__演習のねらい__. PVA膜についての本文を、最後の文の後から書き継いでください。

__本文__.
::::::::::
PVA膜は、高透明性、酸素不透過性、液体混
合成分分離透過性、極低温電気絶縁性などに優れ
ているために特徴あるフイルム、メンブレンとし
て包装材料、ガスバリヤー材、分離膜、電気絶縁
材料などに従来より用いられ、あるいは最近注目
され始めている。かかる膜材料は一般に薄ければ
薄いだけ、その機能性利用が大であり、用途拡大
が期待される。ところがPVAは一般的に非熱可
塑性であつて、製膜においては独立した薄膜(す
なわち支持フイルム上にコートするなど別のフイ
ルム表面に形成した薄膜ではなくPVA膜自体で
膜構造形態を維持する薄膜)を製造することは非
常に困難であつた。さらに詳しく説明すれば、通
常の独立ポリマー膜の厚5〜50μmに比較して遥
かに薄い、たとえば厚2000Å以下の薄膜を製造す
るためには製膜原液としてのPVA溶液中のPVA
濃度を非常に小さく、たとえば濃度5g/dl以下
に、する必要がある。このような低濃度の製膜原
液を用いる場合には該原液が造膜能をほとんど有
しないために、押出口(ダイあるいはノズル)か
ら吐出された原液を膜状に独立延展することが非
常に困難であり、したがつて製膜することは事実
上不可能であつた。
本発明はこの問題点または欠点を解決したもの
で、シンジオタクト含量が50〜65%のPVAより
なるPVA膜である。
本発明によればシンジオタクト含量が50〜65%
のPVAを使用するため、弾力性の優れた、しか
も膜厚の極めて薄い、たとえば10000Å以下、さ
らには5000Å以下の独立薄膜を得ることができ
る。また2000Å以下の超薄膜、さらには1000Å以
下の極超薄膜を得ることもできる。さらにまた得
られた薄膜を延伸することによつて500Å以下、
場合によつては300Å以下とすることもできる。
本発明のPVA膜は、製膜原液としてシンジオ
タクト含量が50〜65%、好ましくは52〜60%の
PVA濃度1g/dl以上、ゲル化濃度以下の水溶
液を使用することによつて得られる。
::::::::::
__生データ__.
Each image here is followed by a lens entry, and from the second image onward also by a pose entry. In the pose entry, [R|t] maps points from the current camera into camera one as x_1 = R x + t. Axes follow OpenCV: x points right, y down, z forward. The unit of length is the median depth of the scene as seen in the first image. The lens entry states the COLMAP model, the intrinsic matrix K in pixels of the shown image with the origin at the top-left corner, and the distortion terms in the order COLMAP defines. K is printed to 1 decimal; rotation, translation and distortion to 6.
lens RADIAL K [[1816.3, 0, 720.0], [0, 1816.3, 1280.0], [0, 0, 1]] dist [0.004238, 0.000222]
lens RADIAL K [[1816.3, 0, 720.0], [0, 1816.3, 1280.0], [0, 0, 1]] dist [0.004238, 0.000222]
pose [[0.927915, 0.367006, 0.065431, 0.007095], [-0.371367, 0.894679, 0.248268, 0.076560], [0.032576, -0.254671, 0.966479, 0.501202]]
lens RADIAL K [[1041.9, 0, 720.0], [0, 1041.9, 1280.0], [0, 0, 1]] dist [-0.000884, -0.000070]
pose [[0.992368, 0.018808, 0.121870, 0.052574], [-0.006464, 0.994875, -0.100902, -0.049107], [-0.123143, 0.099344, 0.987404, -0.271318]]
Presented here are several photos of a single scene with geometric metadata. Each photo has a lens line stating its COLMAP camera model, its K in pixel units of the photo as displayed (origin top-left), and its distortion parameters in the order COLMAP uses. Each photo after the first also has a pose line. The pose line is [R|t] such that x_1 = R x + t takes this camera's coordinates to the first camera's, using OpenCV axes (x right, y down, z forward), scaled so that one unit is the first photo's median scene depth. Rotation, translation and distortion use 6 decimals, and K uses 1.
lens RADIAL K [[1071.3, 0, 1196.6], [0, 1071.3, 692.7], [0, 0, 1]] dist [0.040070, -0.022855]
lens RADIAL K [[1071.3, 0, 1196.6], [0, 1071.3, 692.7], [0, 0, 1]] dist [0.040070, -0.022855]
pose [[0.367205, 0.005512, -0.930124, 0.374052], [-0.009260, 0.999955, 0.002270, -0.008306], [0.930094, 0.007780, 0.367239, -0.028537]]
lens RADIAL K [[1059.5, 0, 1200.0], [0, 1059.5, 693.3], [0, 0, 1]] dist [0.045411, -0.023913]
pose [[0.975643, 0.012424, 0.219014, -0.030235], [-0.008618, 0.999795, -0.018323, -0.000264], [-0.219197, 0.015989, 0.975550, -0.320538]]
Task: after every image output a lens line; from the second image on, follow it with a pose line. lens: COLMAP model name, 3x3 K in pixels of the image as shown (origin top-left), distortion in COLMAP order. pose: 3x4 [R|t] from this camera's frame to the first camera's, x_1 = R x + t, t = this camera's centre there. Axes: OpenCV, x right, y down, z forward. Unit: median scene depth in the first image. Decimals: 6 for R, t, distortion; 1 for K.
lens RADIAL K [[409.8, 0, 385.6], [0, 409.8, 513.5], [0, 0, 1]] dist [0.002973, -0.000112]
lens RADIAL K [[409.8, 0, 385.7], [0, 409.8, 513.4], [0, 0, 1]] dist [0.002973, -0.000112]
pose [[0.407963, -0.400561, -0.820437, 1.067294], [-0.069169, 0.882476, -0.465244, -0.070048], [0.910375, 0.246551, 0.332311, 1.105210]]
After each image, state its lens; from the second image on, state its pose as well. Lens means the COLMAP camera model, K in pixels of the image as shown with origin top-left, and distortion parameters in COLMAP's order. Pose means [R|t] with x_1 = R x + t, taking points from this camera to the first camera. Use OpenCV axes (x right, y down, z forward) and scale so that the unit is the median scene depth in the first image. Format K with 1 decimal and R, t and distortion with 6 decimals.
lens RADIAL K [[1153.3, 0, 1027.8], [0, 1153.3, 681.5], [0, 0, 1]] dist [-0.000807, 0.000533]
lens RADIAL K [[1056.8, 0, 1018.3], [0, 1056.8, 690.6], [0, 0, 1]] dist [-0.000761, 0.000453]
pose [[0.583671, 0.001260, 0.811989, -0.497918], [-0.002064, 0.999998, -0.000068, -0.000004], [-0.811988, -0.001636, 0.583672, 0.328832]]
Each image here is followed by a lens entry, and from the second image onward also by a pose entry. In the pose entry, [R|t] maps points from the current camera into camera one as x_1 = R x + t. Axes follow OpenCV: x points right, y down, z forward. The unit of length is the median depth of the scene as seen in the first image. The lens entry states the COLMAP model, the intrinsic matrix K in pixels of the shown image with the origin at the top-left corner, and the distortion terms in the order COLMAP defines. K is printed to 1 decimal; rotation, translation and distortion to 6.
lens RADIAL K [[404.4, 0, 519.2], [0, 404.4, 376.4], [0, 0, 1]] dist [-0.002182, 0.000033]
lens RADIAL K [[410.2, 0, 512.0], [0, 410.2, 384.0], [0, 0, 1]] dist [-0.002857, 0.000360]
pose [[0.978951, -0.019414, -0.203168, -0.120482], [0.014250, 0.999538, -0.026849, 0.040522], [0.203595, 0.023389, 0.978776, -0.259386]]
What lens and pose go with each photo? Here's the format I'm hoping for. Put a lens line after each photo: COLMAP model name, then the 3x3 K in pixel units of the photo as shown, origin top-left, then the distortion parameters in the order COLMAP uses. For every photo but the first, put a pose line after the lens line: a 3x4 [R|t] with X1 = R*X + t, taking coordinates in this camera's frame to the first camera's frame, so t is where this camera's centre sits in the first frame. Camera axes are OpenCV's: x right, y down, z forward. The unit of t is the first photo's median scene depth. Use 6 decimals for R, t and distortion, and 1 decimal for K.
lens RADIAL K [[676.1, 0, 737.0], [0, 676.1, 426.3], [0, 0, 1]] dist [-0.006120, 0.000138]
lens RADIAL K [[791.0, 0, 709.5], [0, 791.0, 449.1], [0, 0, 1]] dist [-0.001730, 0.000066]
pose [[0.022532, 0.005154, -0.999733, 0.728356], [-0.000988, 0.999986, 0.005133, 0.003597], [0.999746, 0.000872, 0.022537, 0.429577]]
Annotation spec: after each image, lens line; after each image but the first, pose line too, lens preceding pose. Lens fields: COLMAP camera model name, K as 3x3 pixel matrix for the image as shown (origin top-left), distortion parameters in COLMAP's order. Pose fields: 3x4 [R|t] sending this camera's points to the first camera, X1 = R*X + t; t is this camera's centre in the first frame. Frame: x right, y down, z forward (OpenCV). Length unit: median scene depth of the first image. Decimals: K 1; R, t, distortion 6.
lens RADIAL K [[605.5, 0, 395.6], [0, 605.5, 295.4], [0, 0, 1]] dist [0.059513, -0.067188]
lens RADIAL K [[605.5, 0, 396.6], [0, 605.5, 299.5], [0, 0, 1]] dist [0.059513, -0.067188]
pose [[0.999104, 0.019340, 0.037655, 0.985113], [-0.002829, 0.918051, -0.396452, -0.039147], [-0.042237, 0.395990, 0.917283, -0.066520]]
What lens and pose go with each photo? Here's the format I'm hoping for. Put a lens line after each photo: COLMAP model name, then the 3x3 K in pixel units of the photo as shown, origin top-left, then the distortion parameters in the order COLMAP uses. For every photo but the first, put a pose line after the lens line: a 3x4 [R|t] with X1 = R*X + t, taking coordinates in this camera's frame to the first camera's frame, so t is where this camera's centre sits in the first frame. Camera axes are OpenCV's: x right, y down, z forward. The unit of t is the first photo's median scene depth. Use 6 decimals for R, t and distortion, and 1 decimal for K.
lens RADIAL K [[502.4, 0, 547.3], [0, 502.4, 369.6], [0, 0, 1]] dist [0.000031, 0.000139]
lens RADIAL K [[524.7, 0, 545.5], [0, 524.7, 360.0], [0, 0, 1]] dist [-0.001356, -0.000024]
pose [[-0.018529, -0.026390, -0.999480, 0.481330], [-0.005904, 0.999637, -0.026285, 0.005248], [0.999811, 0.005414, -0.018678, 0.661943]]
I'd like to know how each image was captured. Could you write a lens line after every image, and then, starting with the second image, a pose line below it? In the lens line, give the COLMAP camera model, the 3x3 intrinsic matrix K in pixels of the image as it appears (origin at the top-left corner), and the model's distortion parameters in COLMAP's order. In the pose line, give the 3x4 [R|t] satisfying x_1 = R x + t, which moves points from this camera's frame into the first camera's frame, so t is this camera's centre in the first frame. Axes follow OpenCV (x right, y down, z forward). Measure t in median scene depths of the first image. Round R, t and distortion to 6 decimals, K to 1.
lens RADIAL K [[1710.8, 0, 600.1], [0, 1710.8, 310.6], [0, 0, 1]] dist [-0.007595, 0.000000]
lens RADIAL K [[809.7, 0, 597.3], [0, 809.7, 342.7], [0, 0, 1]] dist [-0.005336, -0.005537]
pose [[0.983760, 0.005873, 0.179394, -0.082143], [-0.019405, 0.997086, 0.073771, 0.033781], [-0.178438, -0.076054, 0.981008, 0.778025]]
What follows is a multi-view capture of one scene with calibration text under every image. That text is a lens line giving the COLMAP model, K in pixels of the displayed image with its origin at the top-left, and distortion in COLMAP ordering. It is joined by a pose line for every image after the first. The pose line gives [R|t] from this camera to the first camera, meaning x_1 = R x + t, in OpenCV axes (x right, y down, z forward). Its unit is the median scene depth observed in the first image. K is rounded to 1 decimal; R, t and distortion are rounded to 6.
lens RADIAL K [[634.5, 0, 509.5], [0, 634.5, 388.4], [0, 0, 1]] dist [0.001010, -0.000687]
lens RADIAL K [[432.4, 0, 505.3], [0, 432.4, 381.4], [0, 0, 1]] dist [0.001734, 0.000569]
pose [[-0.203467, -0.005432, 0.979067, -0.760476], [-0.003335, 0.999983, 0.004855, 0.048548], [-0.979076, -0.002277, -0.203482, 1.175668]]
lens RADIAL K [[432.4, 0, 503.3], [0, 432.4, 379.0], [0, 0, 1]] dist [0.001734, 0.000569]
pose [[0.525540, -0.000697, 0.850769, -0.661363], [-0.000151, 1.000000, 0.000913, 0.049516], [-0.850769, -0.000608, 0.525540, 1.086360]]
::::::::::
__演習の解答__.
ここで製膜原液とは吐出されるほぼ直前の原液
であり、主としてPVAと水とからなる水溶液で
あるが、エチレングリコール、ジメチルスルホキ
シドなどの溶剤が少量(たとえばPVAに対して
20重量%)含んでいてもよい。
製膜原液中のPVAのシンジオタクト含量は50
〜65%であることが必要で、50%以下では吐出さ
れた原液は液滴となり、膜が形成されないし、ま
た65%以上では製膜原液がゲル化し、均一速度で
吐出することができない。
また製膜原液中のPVAの濃度はきわめて重要
であり、本発明においては1g/dl以上、ゲル濃
度以下の水溶液であることが必要である。1g/
dl以下では膜状に吐出することが困難となり、ま
た逆に濃度が高くなり、ゲル濃度を越えると、吐
出が困難となり、目的とする薄膜を得ることがで
きない。ゲル濃度は製膜原液の温度、PVAの重
合度などによつて異なるが、室温付近では約3.5
g/dlである。
次に本発明のPVA膜の成膜法としては、独立
薄膜を得ることができる成膜法であればどのよう
な方法でもよいが、工業的見地からは押出成形が
成形能率が高く、好ましい。押出し成形としては
製膜原液をパイプ状に押出し、固化が進まぬ間に
パイプ内部に圧縮空気を吹込み、パイプを膨張さ
せ、薄い円筒状のフイルムとするインフレーシヨ
ン成形や、Tダイを用い製膜原液を直接薄い幅広
いシート状に押出し膜とするシート押出成形など
が好適に用いられる。このようにして成膜された
PVA膜はそのまま、あるいは延伸(たとえば1.5
〜10倍)、熱処理(たとえば100〜230℃)あるい
は支持体(たとえばフイルムあるいは板状体ある
いは片)の上に重ねるなどし、次で巻取りあるい
は切取りなどされる。
本発明においてシンジオタクト含量が50〜65%
のPVAは、代表的にはトリフルオロ酢酸ビニル
を通常のアゾビスイソブチロニトリル、過酸化ベ
ンゾイルなどのラジカル重合触媒を用いて重合
し、これをけん化することにより得られる。さら
にまたトリフルオロ酢酸ビニルに他の少量のビニ
ルエステル、たとえば酢酸ビニルとを共重合し、
これをけん化することにより得ることもできる。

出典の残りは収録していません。